The concert that closed the 31st OOL National Convention is perhaps the best proof that Ms. Halyk’s belief is correct. Home-grown U.S.-based groups, such as the folk singing ensemble Na Lemkowyni from the metro New York area and the dance troupe Tsvitka from Sloatsburg, N.Y., performed traditional Lemko songs and dances for the banquet audience. And members of the Moloda Lemkivshchyna youth group from Lviv, Nataliia Kukhar, and Bohdan and Andriana Syvanych, invited the audience to sing Lemko songs with them. Inspired by the popular “Carpool Karaoke” videos in the United States, these young Lemkos often conduct such spontaneous sing-alongs, called “Lemko Spivy,” and then post them on the Internet for others to view. This may be an unconventional way of sharing Lemko culture, but it certainly is a modern way of expanding it beyond the Carpathian Mountains, where the Lemkos once lived, and across the whole world.

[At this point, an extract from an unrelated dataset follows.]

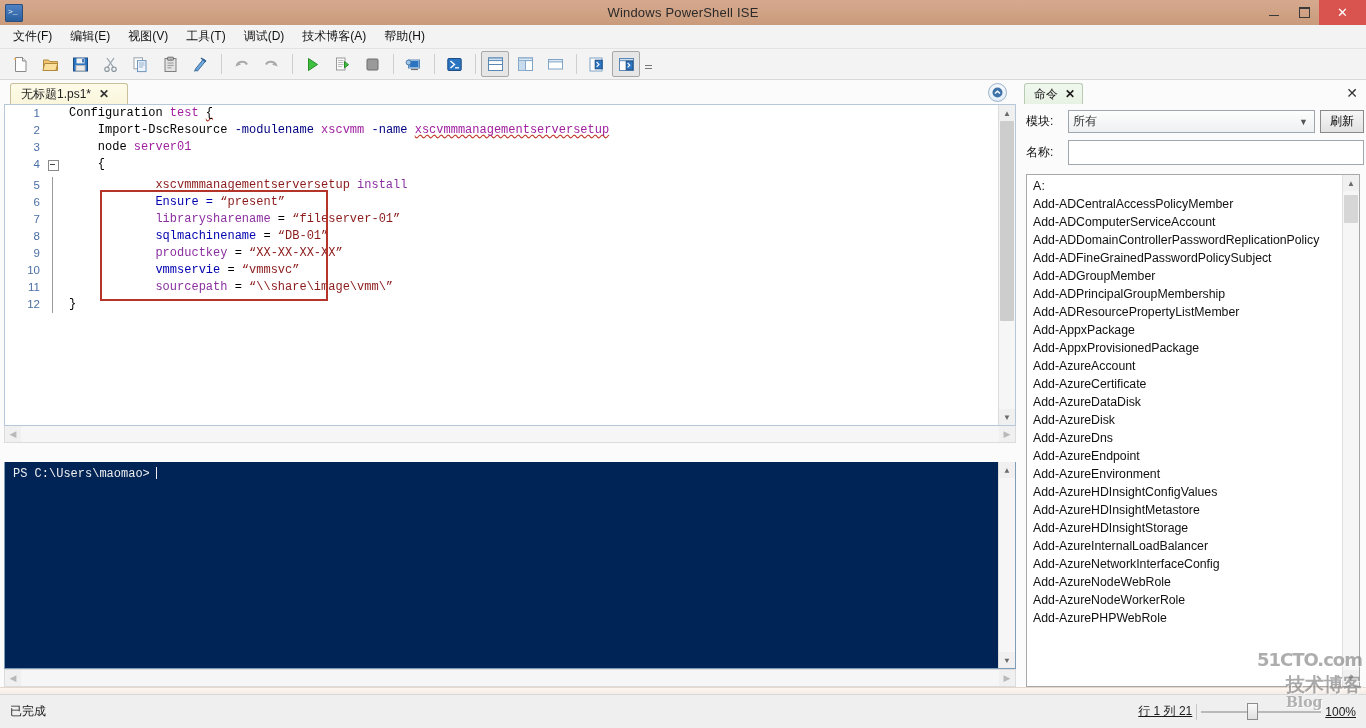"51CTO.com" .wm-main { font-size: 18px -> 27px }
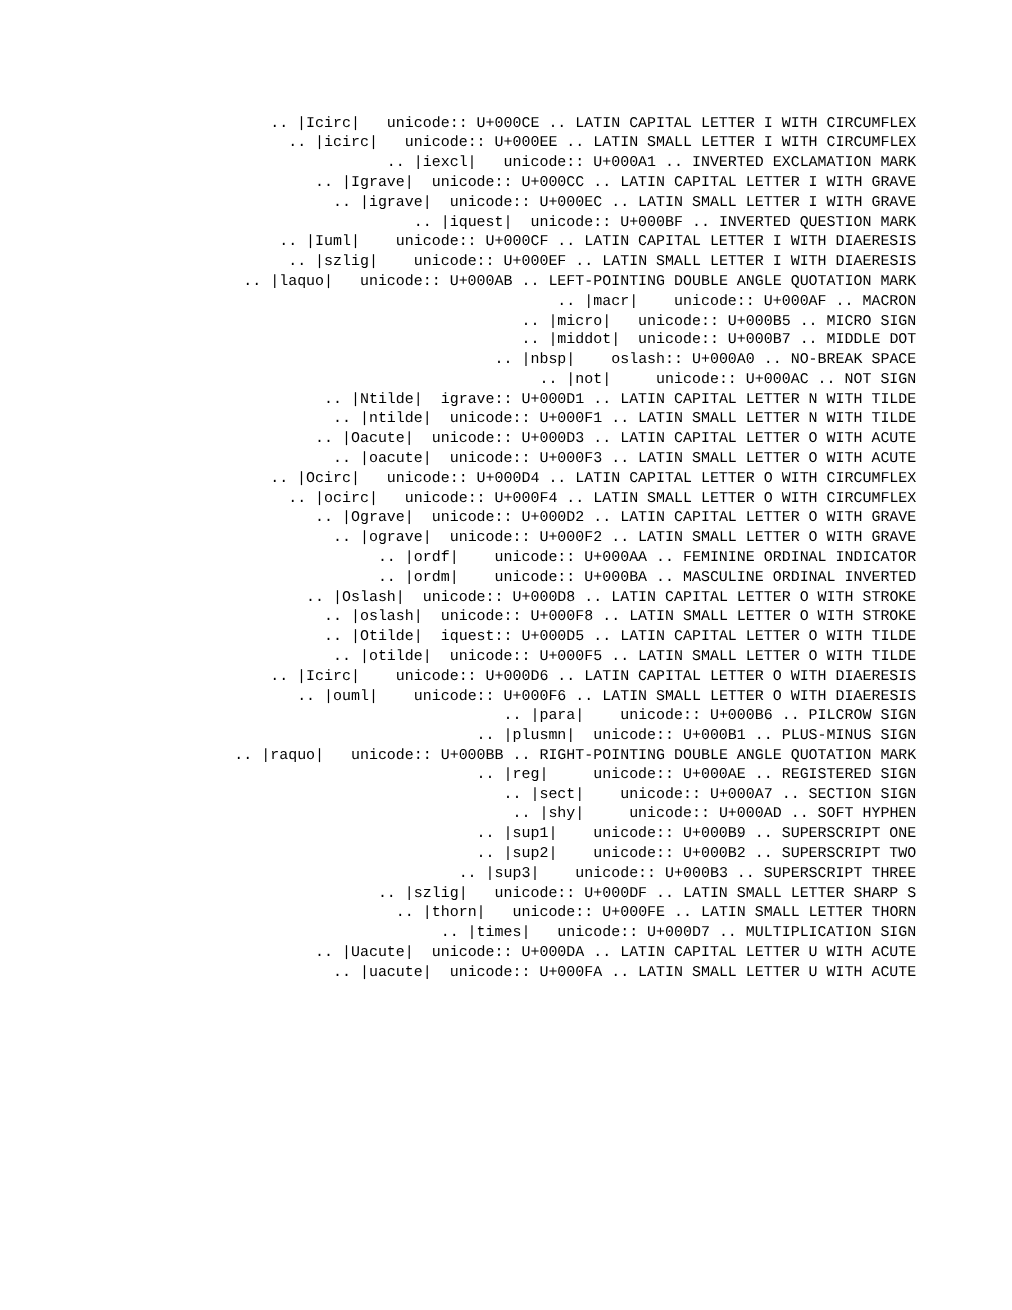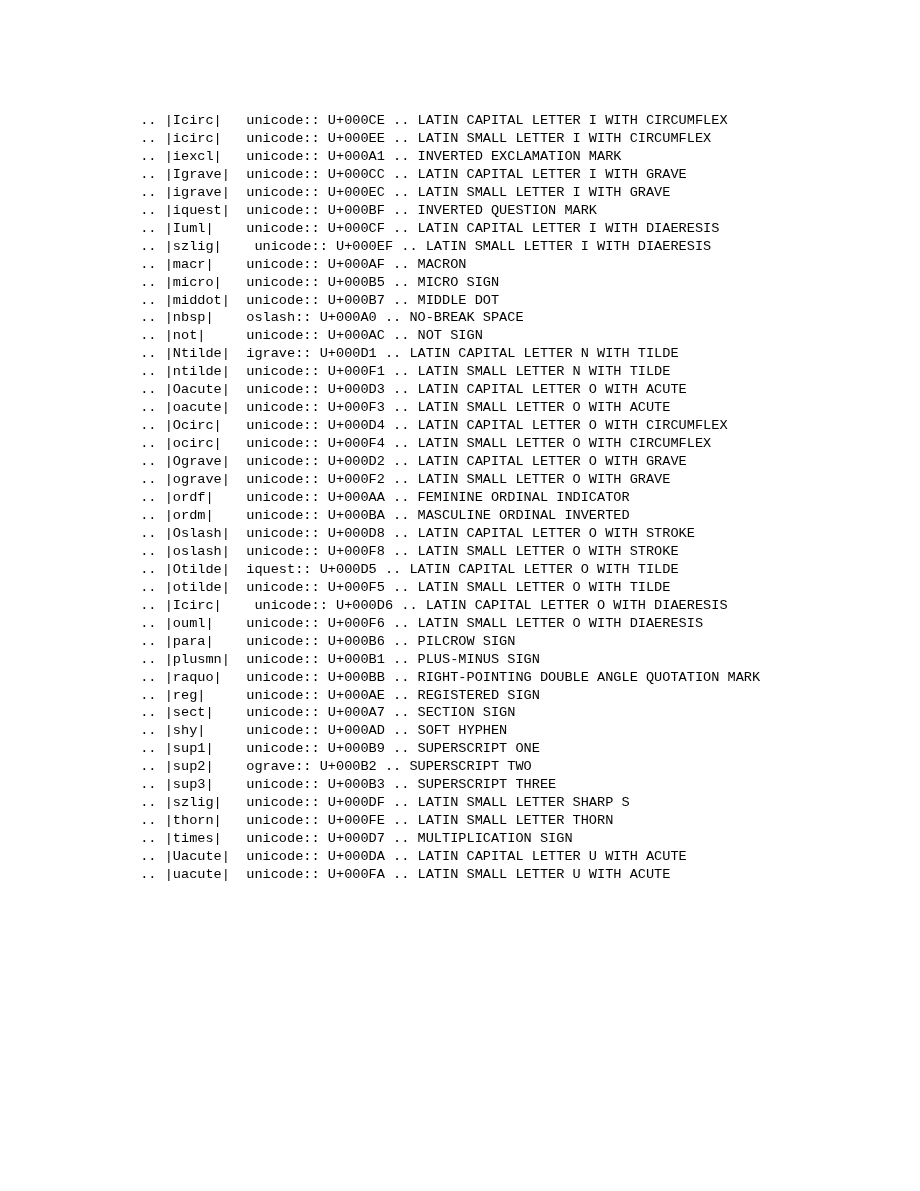".. |Icirc| unicode:: U+000CE .." #doc { text-align: none -> right; top: 112px -> 104px }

Elected to three-year terms in the Organization for the Defense of Lemkivshchyna were:
- Executive: President Mark Howansky, First Vice-President Vasyl Harhaj, Second Vice-President Mykhaylo Chomyk, Recording Secretary Oksana Kykta, Communications Secretary Petro Kosciolek, Treasurer Pavel Hyra;
- Officers: Organizational – Marika Shmotolocha, External Affairs – Marie Duplak, Welfare – Stefan Kapitula, Cultural Affairs – Andriy Khomyk, Press – Diana Howansky Reily and Julie Wislocki, Social – Petro and Anna Harhaj, Museum Director – Lena Howansky;
Auditing Committee: Bohdan Kykta, Toma Pyz, Lesia Kozicky;
Arbitration Committee: John І. Hvozda, Stefan Malyniak, Stefan Przybylo;
Branch Presidents: Mykhaylo Chomyk, Stefan Kapitula, Vasyl Harhaj, Teodor Pyz, Wolodymyr Blazejowsky, John Suchowacki, John І. Hvozda, Mark Melnyk, Anna Jaworska, Yaroslaw Krawczyszyn;
Members-at-large: Stefan Kosciolek, Halyna Semenyak, Darek Kuzmiak;
Presidents emeritus: Marie Duplak, Zenon Halkowycz.